REQUIRED ACTION
Pick up the text on FTTX broadband networks below where it stops, and continue it in the same style.

SELECTED EXCERPT

* * *

FTTX stands for Fiber to the X (where X is a particular name/object). It is a type of broadband network architecture which uses telecom provider’s network to deliver broadband connections to homes, businesses and other establishments.
Types of FTTX :
FTTH: fiber to the home**
FTTP: fiber to the premises**
FTTC: fiber to the curb
FTTN: Fiber to the node
FTTx: referred to all varieties!
**Fiber to the home or fiber to the premises are the same thing, although “premises” was probably chosen to indicate the user could be a business as well as a household. Anyway, the idea is to bring fiber to the end user and offer high bandwidth services not available otherwise.
FTTH is mostly a telco issue : Telcos have many aging cable plants that cannot support DSL but it is too expensive to replace old copper with new copper just for POTS (plain old telephone service.) However, the aging copper is expensive to maintain. Some analysts also claim that FTTH maintenance costs are so much lower than keeping the current copper network going provides up to 2/3 of the financial benefits of FTTH – much greater than the revenue enhancements!
CATV companies have HFC networks in place and have the ability to bring gigabit signals to the home, although some are looking at replacing the coax drop to the home with fiber.
Competitive carriers now install their own fiber since FCC rules have changed and they cannot be assured of access to competitive carriers cable plants.
Telcos are fighting for exclusive rights where others, such as municipalities or utilities are trying to install FTTH, even if the telcos are not immediately planning on running FTTH themselves.
Besides the telcos, several other groups are attempting to install FTTH.
Municipalities: Some of the first FTTH systems were installed by cities – progressive ones like Palo Alto did it at the request of their high-tech citizens, some did it to entice businesses to move there, like Anaheim, some did it (or are trying to) because they were not pleased with the service of telcos or CATV companies. The latter often found the telcos or CATV companies to be formidable opponents who did not always play fair! Most municipal FTTx projects use rights of way available to the city through city-owned utilities.

* * *

COLLECTED DATA

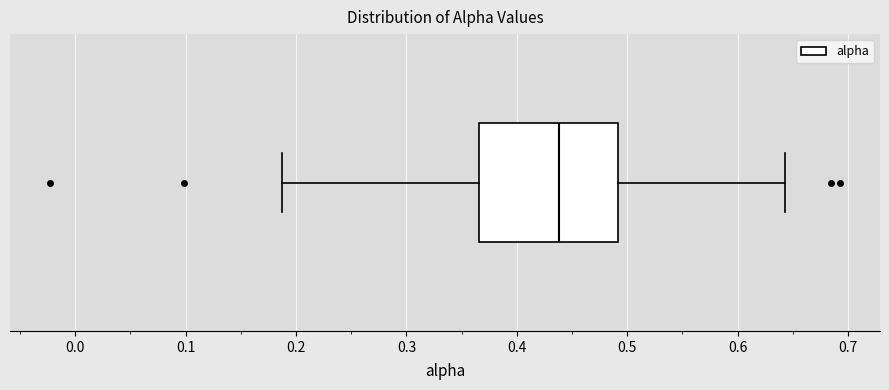

Read this box plot against the x-axis: the position of the median line, the range covered by the box, and the ends of both whiskers. The values are not printed on the chart, so give them approximately, as read against the axis.

median 0.44, box 0.37 to 0.49, whiskers 0.19 to 0.64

* * *

TASK RESULT
Utilities: Owning rights of way to the home convinced some utilities to try FTTH or FTTC. Ethernet over power lines is becoming a option for power companies who can use power lines for the final connection to the home. FTTx is even becoming real for rural customers through rural electrical cooperatives.
CLECs (Competitive Local Exchange Carriers) install their own networks and can then sell connections to anyone they pass, but mostly focus on businesses which spend much more money on communications than households.
Private companies: There are private companies that will build municipal FTTH networks under an agreement with the city, similar to CATV agreements. In addition, some contractors building large subdivisions or apartments are installing FTTH with the assumption that they can connect with telecommunications companies for services to resell.
FTTH is a considered a battleground by telcos and CATV companies: Whenever a city or private company proposes to install FTTH, they can expect to have to deal with the legal, advertising and technical staff of the current telco or CATV company. Cities have found themselves in court or in battles where they are outspent by 100 to 1 in advertising in an attempt by the local telcos and CATV companies to defeat competitive systems.
Where is the bulk of telephone cabling? It may not be where you think!
Only 10% is in long distance networks, which were the first links converted to fiber – years ago. Another 10% is local loop (metropolitan) connecting central offices and switches – now mostly converted to fiber too. Fully 80% of all telco cabling is subscriber loop – the “last mile” that connects the end user to the system.
After 20 years of fiber optic installations, virtually all long distance and local loop connections are already fiber. Only the “last mile” is still copper, and much of it is very old and incapable of carrying modern high bandwidth digital signals. Is FTTx just completing the system to make it all fiber?
Why do we need FTTx? Why do we require it Now?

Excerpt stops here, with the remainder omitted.